Initial Rule Set and Operations
In the initial implementation, the goal will be to classify any one block of code as wheat, chaff, or unknown, where “wheat” is material considered a good candidate for harvesting, “chaff” is material considered to be unlikely to be worth harvesting, and unknown is anything that doesn’t fall into either category. Chaff sections will be indicated by a 15% grey background; wheat sections by blue text; and unknown sections by black text. Sections will be boxed or delimited in some way so that one can easily select the whole section. Ctrl-Plus will “promote” a section from chaff to unknown and unknown to wheat; ctrl-Minus will “demote” a section from wheat to unknown and unknown to chaff. Ctrl-[ will collapse a marked section to a single indicator line; ctrl-] will undo the collapse to visible text. Ctrl-C can be used to copy an entire section to the clipboard for use in pasting into the desired harvesting repository.

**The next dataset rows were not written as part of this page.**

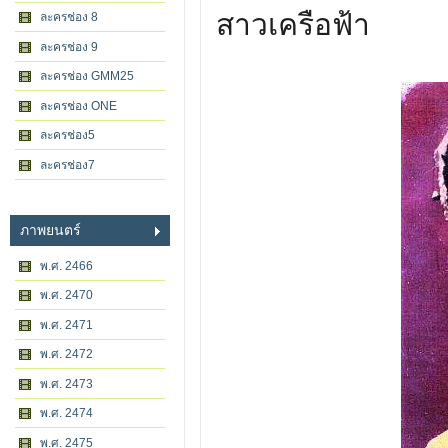
สาวเครือฟ้า
ละครช่อง 8
ละครช่อง 9
ละครช่อง GMM25
ละครช่อง ONE
ละครช่อง5
ละครช่อง7
ภาพยนตร์
พ.ศ. 2466
พ.ศ. 2470
พ.ศ. 2471
พ.ศ. 2472
พ.ศ. 2473
พ.ศ. 2474
พ.ศ. 2475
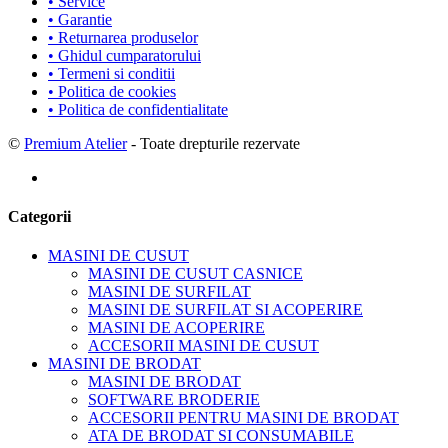
• Service
• Garantie
• Returnarea produselor
• Ghidul cumparatorului
• Termeni si conditii
• Politica de cookies
• Politica de confidentialitate
©
Premium Atelier
- Toate drepturile rezervate
Categorii
MASINI DE CUSUT
MASINI DE CUSUT CASNICE
MASINI DE SURFILAT
MASINI DE SURFILAT SI ACOPERIRE
MASINI DE ACOPERIRE
ACCESORII MASINI DE CUSUT
MASINI DE BRODAT
MASINI DE BRODAT
SOFTWARE BRODERIE
ACCESORII PENTRU MASINI DE BRODAT
ATA DE BRODAT SI CONSUMABILE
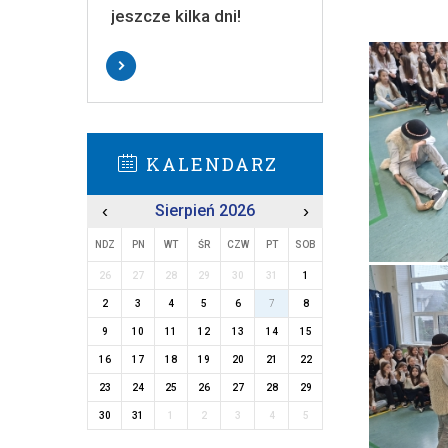
jeszcze kilka dni!
KALENDARZ
‹
Sierpień 2026
›
NDZ
PN
WT
ŚR
CZW
PT
SOB
26
27
28
29
30
31
1
2
3
4
5
6
7
8
9
10
11
12
13
14
15
16
17
18
19
20
21
22
23
24
25
26
27
28
29
30
31
1
2
3
4
5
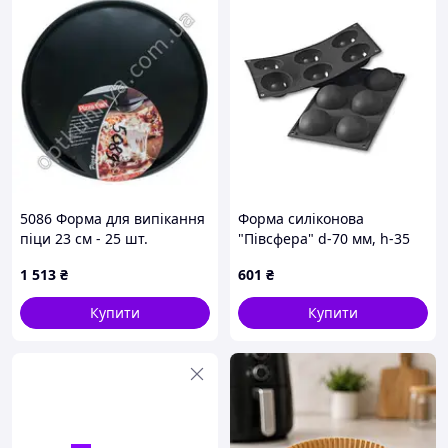
5086 Форма для випікання
Форма силіконова
піци 23 см - 25 шт.
"Півсфера" d-70 мм, h-35
мм Martellato 30SF002
1 513
₴
601
₴
Купити
Купити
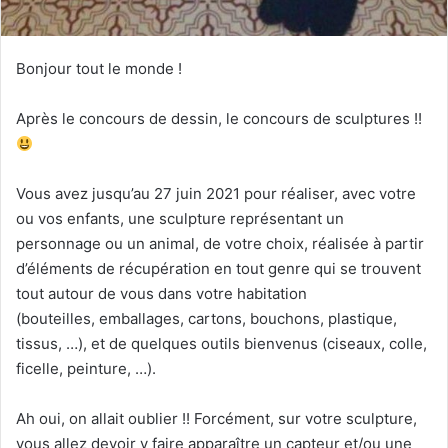
Bonjour tout le monde !
Après le concours de dessin, le concours de sculptures !!
Vous avez jusqu’au 27 juin 2021 pour réaliser, avec votre
ou vos enfants, une sculpture représentant un
personnage ou un animal, de votre choix, réalisée à partir
d’éléments de récupération en tout genre qui se trouvent
tout autour de vous dans votre habitation
(bouteilles, emballages, cartons, bouchons, plastique,
tissus, …), et de quelques outils bienvenus (ciseaux, colle,
ficelle, peinture, …).
Ah oui, on allait oublier !! Forcément, sur votre sculpture,
vous allez devoir y faire apparaître un capteur et/ou une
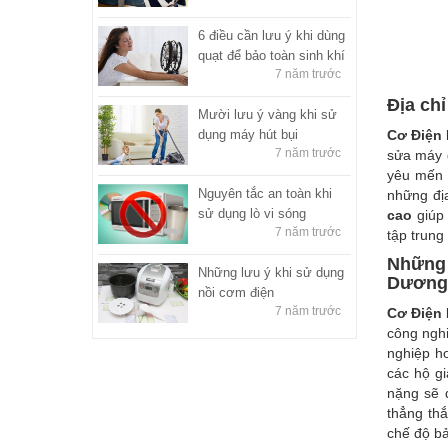
6 điều cần lưu ý khi dùng
quạt để bảo toàn sinh khí
7 năm trước
Địa chỉ
Mười lưu ý vàng khi sử
dụng máy hút bụi
Cơ Điện
7 năm trước
sửa máy 
yêu mến 
Nguyên tắc an toàn khi
những đị
sử dụng lò vi sóng
cao
giúp 
7 năm trước
tập trung
Những 
Những lưu ý khi sử dụng
Dương
nồi cơm điện
7 năm trước
Cơ Điện
công nghi
nghiệp hơ
các hộ gi
nặng sẽ 
thẳng thắ
chế độ bả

Initial rules to identify “chaff” will be:
Comments (see below).
Initial rules to identify “wheat” will be:
Note that the simple assignments rule does not include any assignment in which there is computation, since that might be an indicator of a business rule. Some form of the simple assignment might be required to supplement a harvested piece of logic in order to provide appropriate initial values, but these assignments are moderately likely to be of a different form than in the source code. It is also common for them to be physically removed from the place where the value is used. Note also that while the values associated with such variables may well be important in determining control flow, most such control flow will not be harvested in the form it is in. E.g., a file maintenance program might have sections for creating, modifying, or deleting a record depending on whether a record already exists with the specified key and/or some user input. While the code in each section related to what one does to create a record, modify a record, or delete a record may be captured in three code fragments, the control flow leading to those blocks is a part of the local architecture of the old program and will be implemented differently in a new architecture.

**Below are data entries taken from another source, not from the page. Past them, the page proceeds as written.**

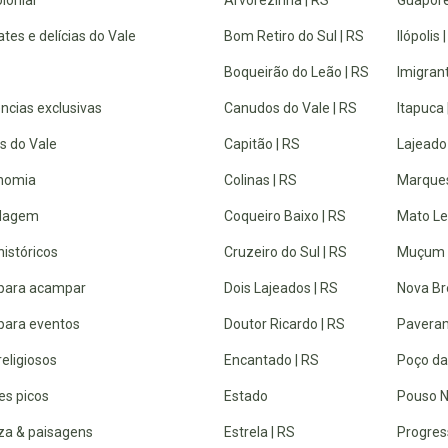
tes e delícias do Vale
Bom Retiro do Sul | RS
Ilópolis 
Boqueirão do Leão | RS
Imigrant
ncias exclusivas
Canudos do Vale | RS
Itapuca 
s do Vale
Capitão | RS
Lajeado
nomia
Colinas | RS
Marques
dagem
Coqueiro Baixo | RS
Mato Lei
históricos
Cruzeiro do Sul | RS
Muçum 
 para acampar
Dois Lajeados | RS
Nova Br
 para eventos
Doutor Ricardo | RS
Paveram
religiosos
Encantado | RS
Poço da
es picos
Estado
Pouso N
za & paisagens
Estrela | RS
Progres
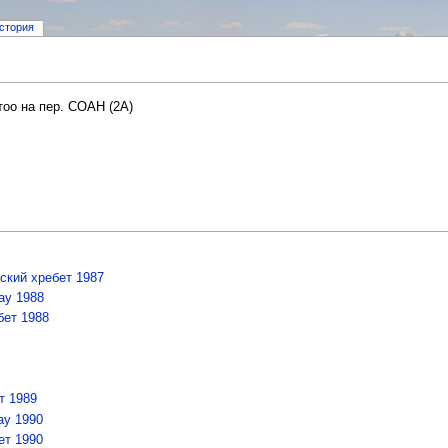
стория
тоо на пер. СОАН (2А)
ский хребет 1987
ау 1988
бет 1988
т 1989
ау 1990
ет 1990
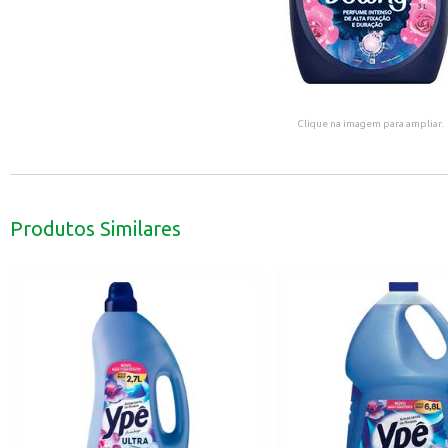
Clique na imagem para ampliar.
Produtos Similares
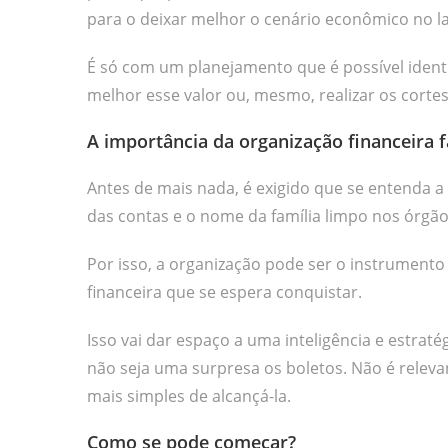
para o deixar melhor o cenário econômico no la
É só com um planejamento que é possível identi
melhor esse valor ou, mesmo, realizar os corte
A importância da organização financeira f
Antes de mais nada, é exigido que se entenda a
das contas e o nome da família limpo nos órgão
Por isso, a organização pode ser o instrumento i
financeira que se espera conquistar.
Isso vai dar espaço a uma inteligência e estrat
não seja uma surpresa os boletos. Não é releva
mais simples de alcançá-la.
Como se pode começar?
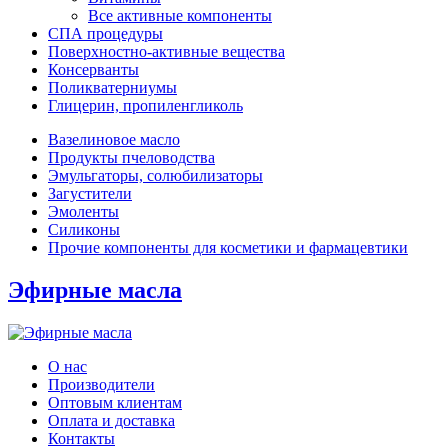
Все активные компоненты
СПА процедуры
Поверхностно-активные вещества
Консерванты
Поликватерниумы
Глицерин, пропиленгликоль
Вазелиновое масло
Продукты пчеловодства
Эмульгаторы, солюбилизаторы
Загустители
Эмоленты
Силиконы
Прочие компоненты для косметики и фармацевтики
Эфирные масла
О нас
Производители
Оптовым клиентам
Оплата и доставка
Контакты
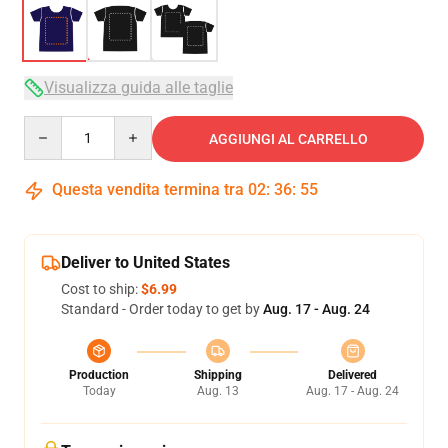
Visualizza guida alle taglie
Quantity
AGGIUNGI AL CARRELLO
Questa vendita termina tra
02
:
36
:
54
Deliver to United States
Cost to ship:
$6.99
Standard - Order today to get by
Aug. 17 - Aug. 24
Production
Shipping
Delivered
Today
Aug. 13
Aug. 17 - Aug. 24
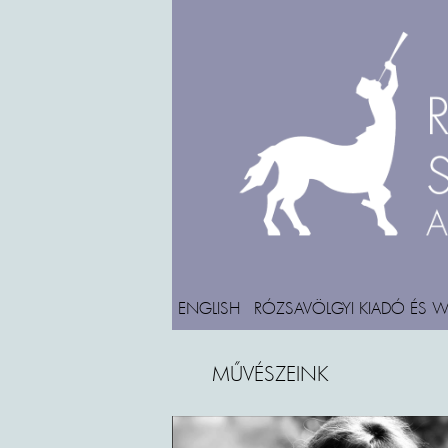
ENGLISH
RÓZSAVÖLGYI KIADÓ ÉS 
MŰVÉSZEINK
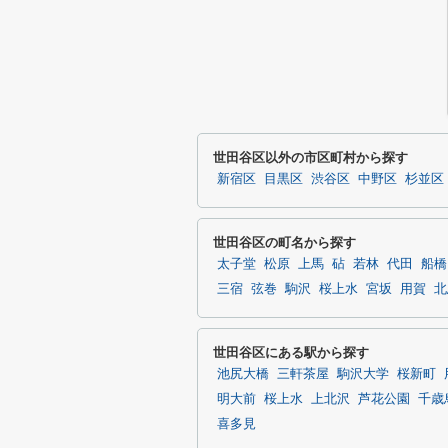
世田谷区以外の市区町村から探す
新宿区
目黒区
渋谷区
中野区
杉並区
世田谷区の町名から探す
太子堂
松原
上馬
砧
若林
代田
船橋
三宿
弦巻
駒沢
桜上水
宮坂
用賀
北
世田谷区にある駅から探す
池尻大橋
三軒茶屋
駒沢大学
桜新町
明大前
桜上水
上北沢
芦花公園
千歳
喜多見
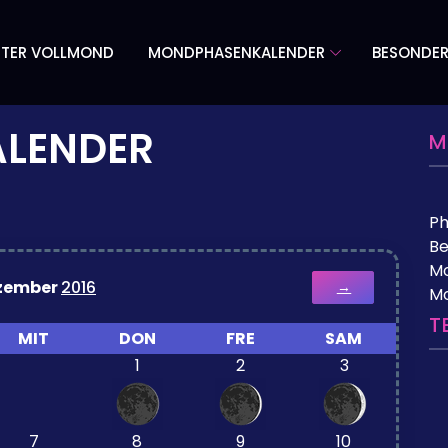
TER VOLLMOND
MONDPHASENKALENDER
BESONDE
LENDER
M
P
Be
Mo
zember
2016
→
M
T
MIT
DON
FRE
SAM
1
2
3
7
8
9
10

While possibly not in the initial implementation, it would be desirable to be able to identify blocks of code such as the following as chaff:
do for uom:
find uom of item no-lock.
display uom.description[1].
uom--code = item.uom.
end.
Here there is a strongly scoped block, i.e., we know that there are no references to the UoM buffer outside this block that are not inside their own strongly scoped blocks, and within that block there is a no-lock find, a display, and an assignment to a local variable, i.e., it should be a block of chaff.
Also, specific to the code in the samples attached, all blocks referencing init-val and condition should be chaff, but I’m not immediately sure how to make that into a rule. This highlights the need for base rules that are likely to be used with any code and site-specific rules that are added based on the particular body of code currently being harvested.
It could be desirable to eliminate all blank lines, but this would limit any tools for linking back to the original. Instead of attaching them to adjacent chaff blocks as is suggested above, an alternative would be marking them as chaff in their own right and default to displaying these as compressed.
It would probably be useful to “pretty print” to standard indentation prior to marking up the text so that the indentation was an accurate rendering of block structure.
Wheat and chaff rules should have a “weight” and a run-time option should be provided to only mark up wheat or chaff that exceeded a certain weight value. Separate values should be provided for wheat and chaff. E.g., one might assign the comments rule for chaff to -1 and then a cutoff value of 0 would mark comments as chaff and a cutoff of -1 would not. It should also be easy to simply turn a particular rule off when desired. Each chaff rule might also be associated with a flag as to whether initial display should be compressed.
A button or keystroke should be provided to bring in any individual include in the fashion of the COMPILE LIST option. A run-time preference could be provided to default to this behavior or to not bringing in the include.
An alternate treatment of comments would be to mark them as wheat or chaff according to the nature of the node to which they are associated, typically the line of code following for comments that occupy one or more lines.